Madonna - American Cinematographer / January 1997

An Iconic Evita

Director Alan Parker and cinematographer Darius Khondji, AFC add sophisticated shading an epic screen adaptation of the popular opera.

Given the jaded, seen-it-all attitude of modern film audiences, the task of bringing another musical to the big screen might seem foolhardy at best. In a world where most viewers consider the genre to be the cinematic equivalent of the Model T, a filmmaker bent on repairing the old jalopy for one more run must be a master mechanic indeed.

Director Alan Parker, however, has had better fortune than most in the realm of movie musicals. He took his first stab at the form in 1976 with Bugsy Malone, a fizzy spoof of 1930s’ gangster flicks that featured an all-kiddie cast (including a youthful Jodie Foster). Four years later, Parker hit paydirt with Fame, a rousing crowd-pleaser that tracked eight talented teen performers through the halls of New York’s High School of Performing Arts. In addition to fueling nationwide fantasies of curtain-calls in the footlights, the film earned Academy Awards for Best Song (“Fame”) and Best Original Score, as well as five other nominations, and also spawned a television series. Spurred on by that success, Parker took a darker turn with 1982’s Pink Floyd: The Wall, a surreal, angst-filled adaptation of the blockbuster rock opera. With its disturbing mix of Fascistic imagery and acid-trip animation, The Wall remains a cult favorite, particularly with its target audience of anti-Establishment teens.
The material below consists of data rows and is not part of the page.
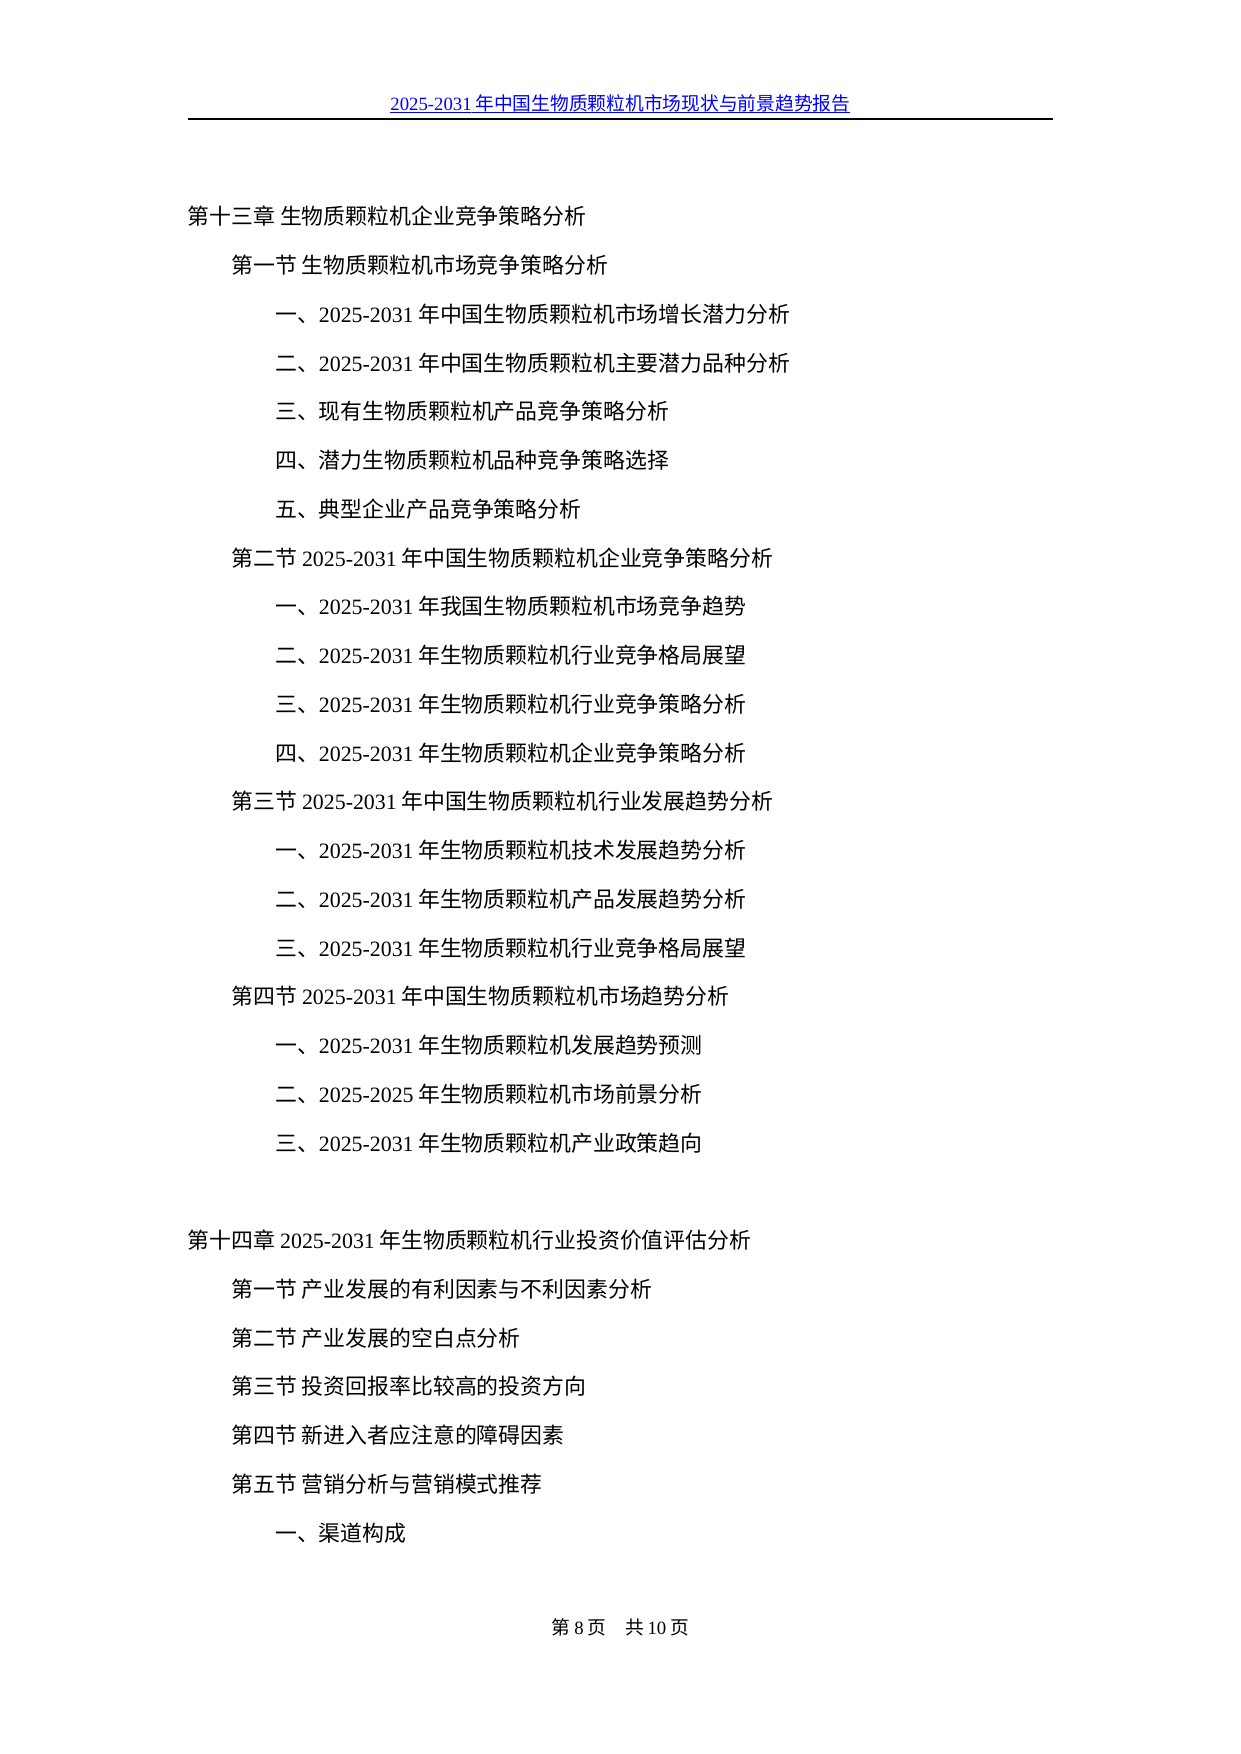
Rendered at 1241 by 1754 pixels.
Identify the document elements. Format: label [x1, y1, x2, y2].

text [187, 150, 1053, 1548]
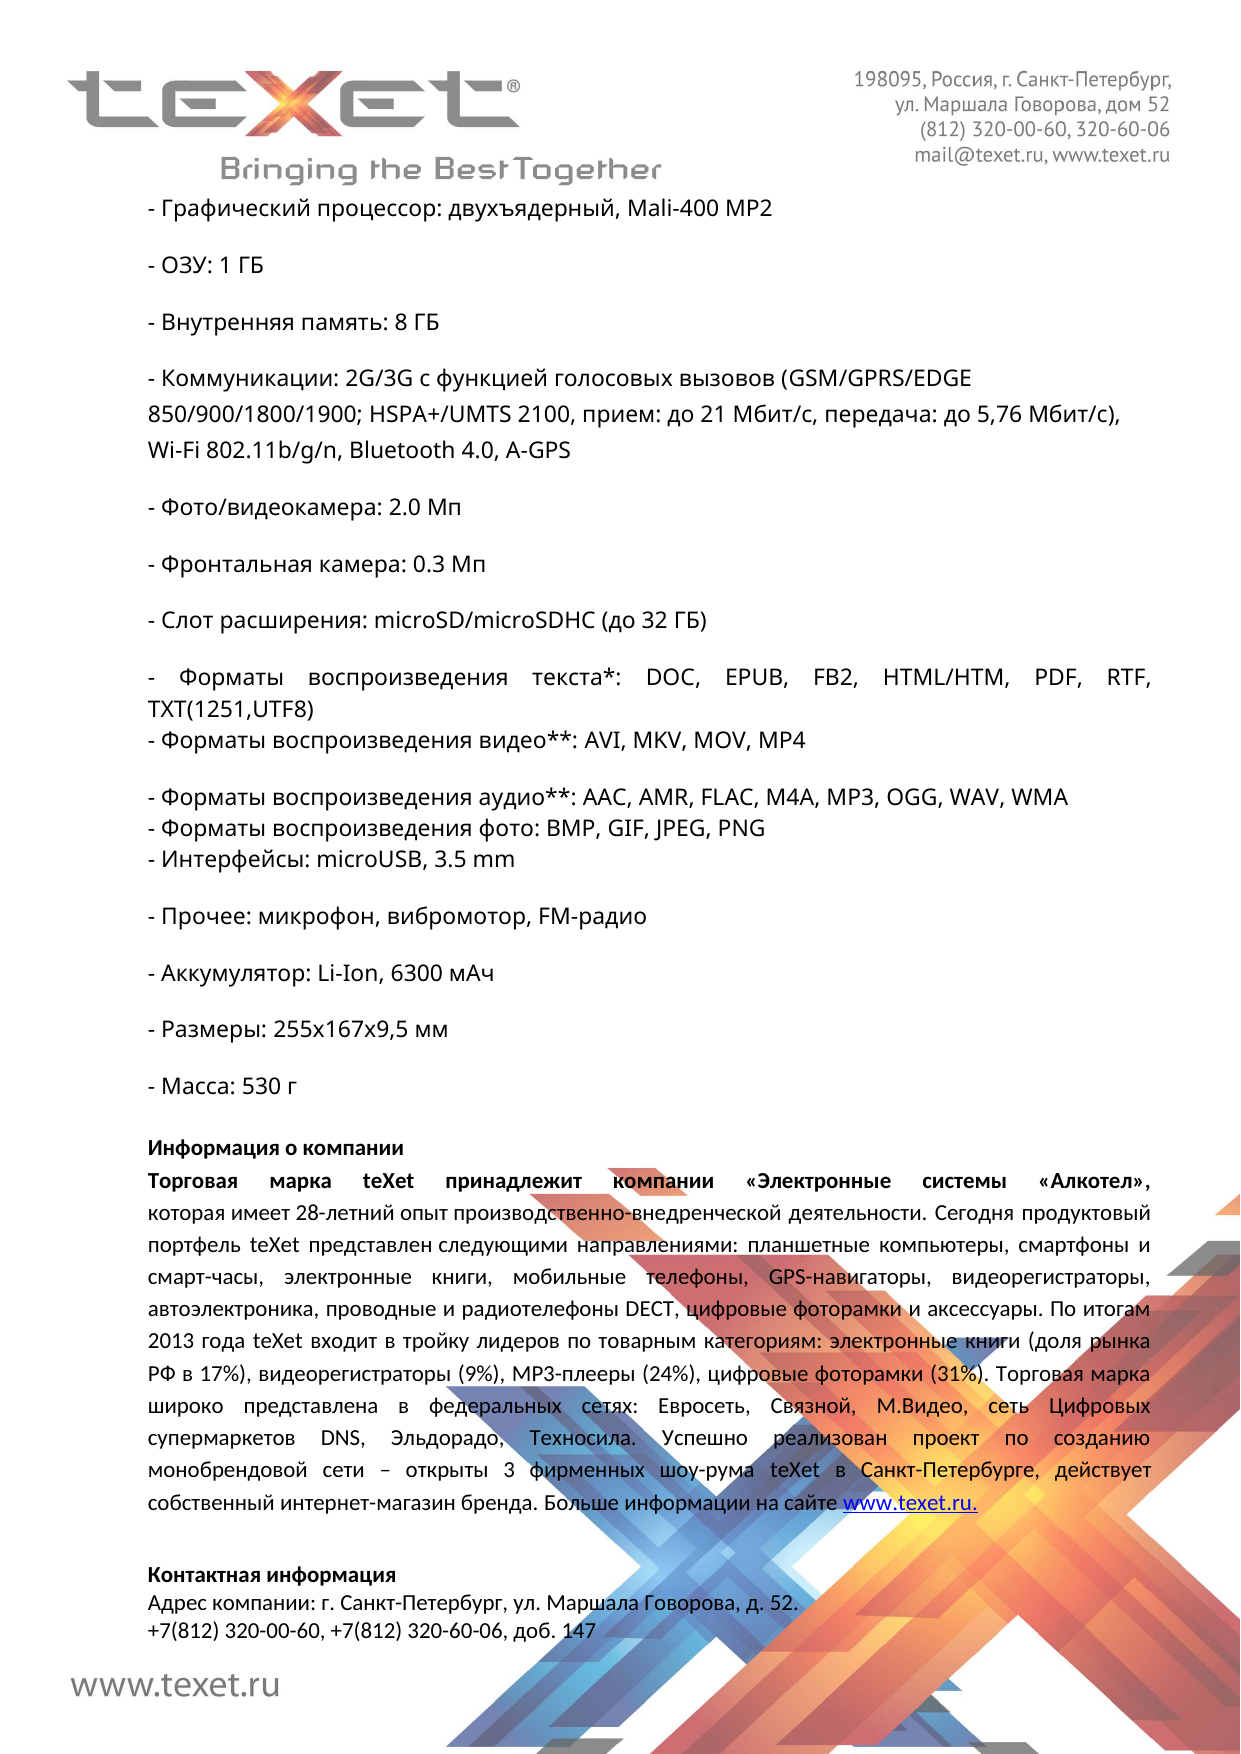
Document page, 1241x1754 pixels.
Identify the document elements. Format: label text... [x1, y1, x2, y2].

text - Аккумулятор: Li-Ion, 6300 мАч [148, 957, 1152, 988]
text - Интерфейсы: microUSB, 3.5 mm [148, 843, 1152, 874]
picture [0, 5, 1240, 1754]
text Информация о компании [148, 1133, 1152, 1162]
text - Форматы воспроизведения видео**: AVI, MKV, MOV, MP4 [148, 724, 1152, 755]
text Торговая марка teXet принадлежит компании «Электронные системы «Алкотел», которая имеет 28-летний опыт производственно-внедренческой деятельности. Сегодня продуктовый портфель teXet представлен следующими направлениями: планшетные компьютеры, смартфоны и смарт-часы, электронные книги, мобильные телефоны, GPS-навигаторы, видеорегистраторы, автоэлектроника, проводные и радиотелефоны DECT, цифровые фоторамки и аксессуары. По итогам 2013 года teXet входит в тройку лидеров по товарным категориям: электронные книги (доля рынка РФ в 17%), видеорегистраторы (9%), МР3-плееры (24%), цифровые фоторамки (31%). Торговая марка широко представлена в федеральных сетях: Евросеть, Связной, М.Видео, сеть Цифровых супермаркетов DNS, Эльдорадо, Техносила. Успешно реализован проект по созданию монобрендовой сети – открыты 3 фирменных шоу-рума teXet в Санкт-Петербурге, действует собственный интернет-магазин бренда. Больше информации на сайте www.texet.ru. [148, 1166, 1152, 1516]
text - Слот расширения: microSD/microSDHC (до 32 ГБ) [148, 604, 1152, 636]
text - Размеры: 255x167х9,5 мм [148, 1013, 1152, 1044]
text - Форматы воспроизведения текста*: DOC, EPUB, FB2, HTML/HTM, PDF, RTF, TXT(1251,UTF8) [148, 661, 1152, 724]
text - Форматы воспроизведения фото: BMP, GIF, JPEG, PNG [148, 812, 1152, 843]
text - ОЗУ: 1 ГБ [148, 249, 1152, 280]
text - Внутренняя память: 8 ГБ [148, 306, 1152, 337]
text - Коммуникации: 2G/3G с функцией голосовых вызовов (GSM/GPRS/EDGE 850/900/1800/1900; HSPA+/UMTS 2100, прием: до 21 Мбит/с, передача: до 5,76 Мбит/с), Wi-Fi 802.11b/g/n, Bluetooth 4.0, А-GPS [148, 362, 1152, 465]
text - Прочее: микрофон, вибромотор, FM-радио [148, 900, 1152, 931]
text Контактная информация [148, 1560, 1152, 1588]
text +7(812) 320-00-60, +7(812) 320-60-06, доб. 147 [148, 1616, 1152, 1644]
text - Фото/видеокамера: 2.0 Мп [148, 491, 1152, 522]
text - Масса: 530 г [148, 1070, 1152, 1101]
text - Форматы воспроизведения аудио**: AAC, AMR, FLAC, M4A, MP3, OGG, WAV, WMA [148, 781, 1152, 812]
text - Фронтальная камера: 0.3 Мп [148, 548, 1152, 579]
text - Графический процессор: двухъядерный, Mali-400 MP2 [148, 192, 1152, 223]
text Адрес компании: г. Санкт-Петербург, ул. Маршала Говорова, д. 52. [148, 1588, 1152, 1616]
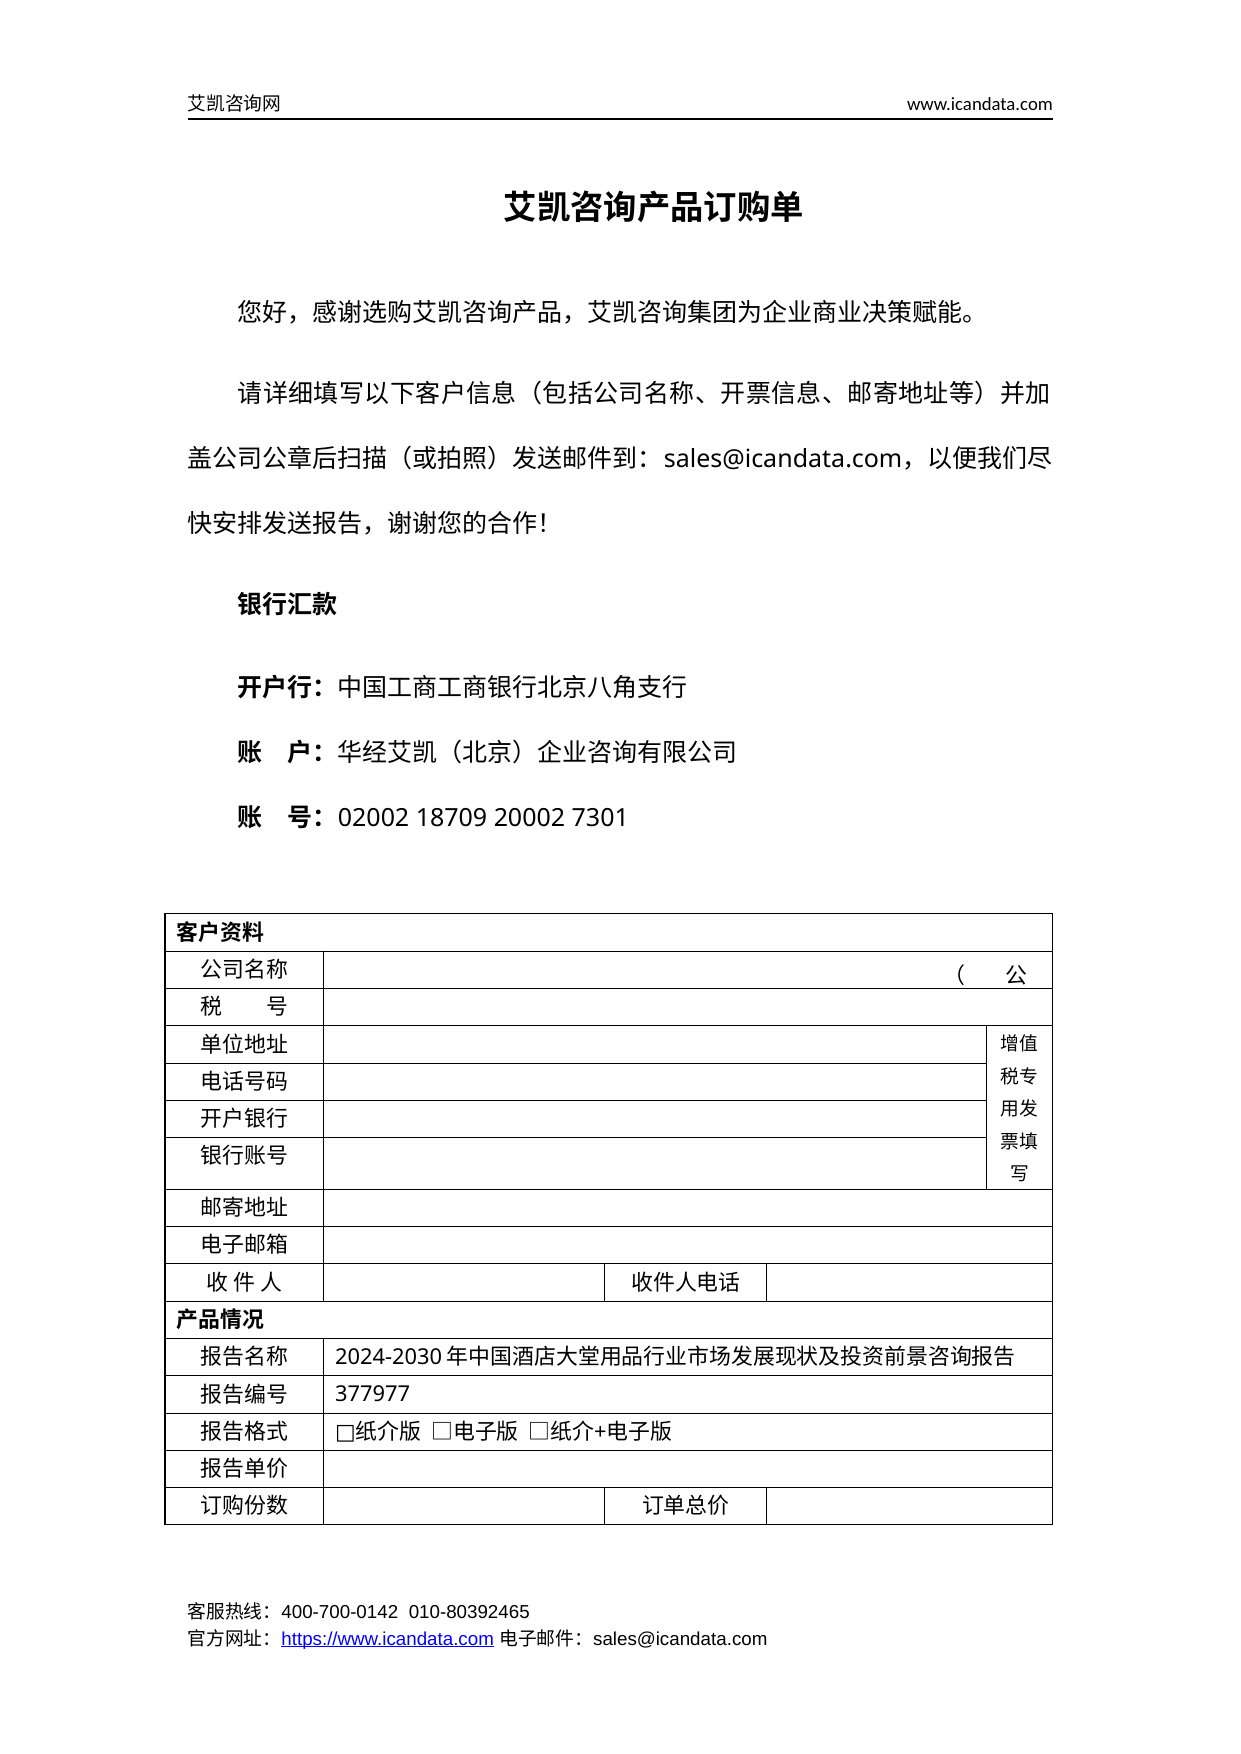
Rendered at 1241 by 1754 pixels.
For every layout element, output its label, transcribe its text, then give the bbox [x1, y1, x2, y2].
Parker’s most recent success with musical material was 1991’s sleeper hit The Commitments, a shaggy-dog story about a spunky Dublin band’s determined attempts to popularize classic soul music in their hometown.

With this estimable track record behind him (as well as his expert handling of gripping dramatic fare such as Midnight Express, Birdy, Angel Heart and Mississippi Burning), Parker was the logical choice to helm Disney’s epic screen version of Evita, which endured 20 years in the purgatory known as “development” before beginning production, at long last, in February of 1996.

Ironically enough, the project’s wrap date in May of ’96 marked the closure of a full circle. After hearing Andrew Lloyd Webber and Tim Rice’s original concept album of the opera in 1976, Parker himself had approached the duo in the hopes of adapting the story for the big screen. That first overture fizzled, but the possibility of a film version was revived when producer Robert Stigwood capital-ized on the chart-topping album by collaborating with Lloyd Webber and Rice to create a stage version that took London by storm. After opening at the Prince Edward Theatre on June 21, 1978, Evita became a musical megahit; by the time it closed, it had been performed 2,900 times in the West End, and the subsequent Broadway adaptation earned seven Tony Awards at the end of its first season in New York.

In 1979, after the play’s smash debut in London, Parker was approached by Stigwood, who asked if he was still interested in the idea of directing a movie based on the musical. Says Parker, “I had just finished working on Fame, so I said no. Normally you don’t regret turning down films, but I regretted that one. I watched over the years as other people got involved, but it still never got made.” The director finally got his chance in the summer of 1994, when producer Andrew Vanja came back to him bearing the old chestnut. Bowing to Fate, Parker agreed to write and direct the project, which became a three-way effort involving Cinergi, the Robert Stigwood Organisation and Parker’s own company, Dirty Hands.